Pinjam Uang Lewat Fintech, Perempuan Ini Merasa Dibuat Seperti Penjahat Hingga Dipecat Dari Pekerajaan!


“Posisi saya sudah dikeluarkan dari pekerjaan. Harusnya tanggal 31 Juli hari terakhir saya bekerja tapi karena pengganti saya belum ada saya masih dipertahankan. Semuanya gara-gara sistem penagihan utang yang membuat saya seperti penjahat,” ujar Rina”

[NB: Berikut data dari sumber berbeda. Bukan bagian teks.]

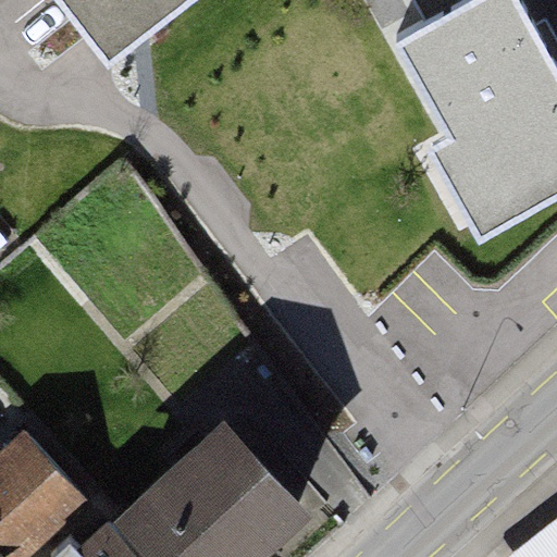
[(188,0),(60,0),(109,62),(188,0)]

“Saat saya telat bayar, mereka menagih utang saya pada semua teman-teman saya via SMS. Mereka mengirimi pesan penagihan karena mereka mengakses data nomor kontak telepon saya,” ujar dia.


Tetapi, malahan Kedua aplikasi fintech itu tidak terdaftar di Otoritas Jasa Keuangan (OJK).‎ Ia sendiri bahkan menyangkal tidak bisa membayar utang senilai Rp 1,6 juta itu. Ia juga tidak menyangka pemberian izin untuk akses pada nomor kontak telepon saat menginstal aplikasi itu untuk digunakan tidak sebagaimana mestinya.


“Dan semua pesan-pesan itu dilihat dan dibaca semua teman-teman saya, termasuk atasan saya. Seringkali pesan penagihan yang disampaikan pada teman-teman saya itu dengan bahasa kasar.‎ Sampai akhirnya atasan saya tersinggung dan mengeluarkan saya dari pekerjaan,” kata Rina.